National accounts


The National Accounts constitute an integrated system of macroeconomic accounts. These seek to reflect the most relevant aspects of a country's economy.

The main objective of the national accounts is to present, in a summarized and coherent way, the production, consumption and accumulation flows that occur in a country. All this, during a certain period of time.

Likewise, these accounts reflect how it is produced (cost structure) and the structural changes that can occur in the economy. For example, a relevant change in production technology.

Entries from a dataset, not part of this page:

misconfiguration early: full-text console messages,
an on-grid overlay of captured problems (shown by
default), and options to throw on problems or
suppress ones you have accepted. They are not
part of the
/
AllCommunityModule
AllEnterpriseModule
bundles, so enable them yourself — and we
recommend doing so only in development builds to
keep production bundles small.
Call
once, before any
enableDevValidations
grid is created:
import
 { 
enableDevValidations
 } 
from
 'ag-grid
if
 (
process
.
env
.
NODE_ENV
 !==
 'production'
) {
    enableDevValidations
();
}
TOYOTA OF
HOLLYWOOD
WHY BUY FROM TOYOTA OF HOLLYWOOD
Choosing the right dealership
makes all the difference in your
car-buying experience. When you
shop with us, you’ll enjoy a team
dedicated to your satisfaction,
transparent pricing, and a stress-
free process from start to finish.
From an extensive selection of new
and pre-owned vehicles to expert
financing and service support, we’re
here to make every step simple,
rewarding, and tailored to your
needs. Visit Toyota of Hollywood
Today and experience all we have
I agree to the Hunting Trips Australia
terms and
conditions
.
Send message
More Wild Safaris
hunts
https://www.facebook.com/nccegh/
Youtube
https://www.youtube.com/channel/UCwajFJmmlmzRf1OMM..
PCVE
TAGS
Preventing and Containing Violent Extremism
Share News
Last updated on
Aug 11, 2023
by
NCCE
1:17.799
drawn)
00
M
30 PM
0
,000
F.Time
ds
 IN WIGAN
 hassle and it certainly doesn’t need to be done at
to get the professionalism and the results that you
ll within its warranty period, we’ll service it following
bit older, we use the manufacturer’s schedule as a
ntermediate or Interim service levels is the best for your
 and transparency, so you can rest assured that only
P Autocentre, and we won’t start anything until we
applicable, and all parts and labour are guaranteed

Components of the national accounts

National accounts are guided by a set of accounting definitions, concepts, classifications and standards that are widely accepted at the international level (that is, they are accepted and used by a large group of countries).

The main components are:

  • Activities and transactions: Activities are production, consumption and accumulation. Transactions meanwhile, refer to the exchange or interaction that occurs between two or more agents of the economy.
  • Institutional sectors of the economy: They are households and legal entities.
  • Accounts: Current and accumulation accounts. They record the production, use and accumulation of goods and services.
  • Balance sheets: They present the value of the stocks of assets and liabilities.
  • Supply and use tables: They present in a summarized way how production is distributed among the various uses (including accumulation)

It should be mentioned that it is not possible to measure economic flows with total accuracy due to the lack of information and / or because it would be very expensive to make a detailed measurement. Given the above, these accounts are an estimate and therefore, it is very relevant that the methodology used is rigorous and is under constant review.

What are national accounts used for?

National accounts have various uses, among which the following stand out:

  • Monitoring the economy: The aggregates of the nation accounts allow a summary of a large volume of information to be observed, thus facilitating the analysis of the behavior and evolution of a country's economy. Thus, for example, economic aggregates such as GDP or GNP that are part of the national accounts are widely used to measure the development of a country and estimate the level of well-being that its citizens can achieve.
  • Macroeconomic analysis: National accounts can be used to study and analyze the mechanisms that operate in the economy. For example, how investment growth affects the future development of a country.
  • International comparisons: Since the national accounts constitute a standardized and accepted system, it is feasible to make comparisons of the economic aggregates of different countries. If each country used its own measurement system, comparison would be almost impossible.